Come si vede dai grafici, l’Italia è il terzo Paese in Europa per capacità potenziale, con una concentrazione particolarmente alta in Lombardia.

Gli edifici di grandi dimensioni con una superficie superiore a 2.000 m² dominano il potenziale per gli edifici non residenziali, in particolare in Germania, Italia, Spagna e Paesi Bassi.

Il gruppo di ricercatori ha fatto ricorso all’European Digital Building Stock Model R2025, un database pubblico, per valutare il potenziale solare dei tetti di ciascuno dei 271 milioni di edifici dell’Unione europea.

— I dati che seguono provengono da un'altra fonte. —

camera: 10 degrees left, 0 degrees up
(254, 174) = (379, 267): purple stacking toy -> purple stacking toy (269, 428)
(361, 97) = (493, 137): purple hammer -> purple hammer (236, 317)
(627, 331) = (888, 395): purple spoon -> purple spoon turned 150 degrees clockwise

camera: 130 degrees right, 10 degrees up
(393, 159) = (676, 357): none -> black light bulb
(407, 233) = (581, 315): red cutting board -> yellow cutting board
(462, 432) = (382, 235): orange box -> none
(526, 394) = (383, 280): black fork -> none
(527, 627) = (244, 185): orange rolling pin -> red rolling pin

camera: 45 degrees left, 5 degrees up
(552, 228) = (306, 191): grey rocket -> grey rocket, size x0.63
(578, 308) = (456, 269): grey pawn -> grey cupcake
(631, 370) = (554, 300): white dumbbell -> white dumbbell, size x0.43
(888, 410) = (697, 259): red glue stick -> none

L’analisi è stata compiuta operando due principali semplificazioni: (1) tutti gli edifici residenziali sono stati modellati con un tetto inclinato di 20° rivolto a sud. Gli impianti fotovoltaici sono stati limitati al 25% della superficie totale del tetto; (2) tutti gli edifici non residenziali sono stati modellati con un tetto piano, ma in questo caso gli impianti fotovoltaici sono stati ipotizzati ricoprire il 40% della superficie totale del tetto.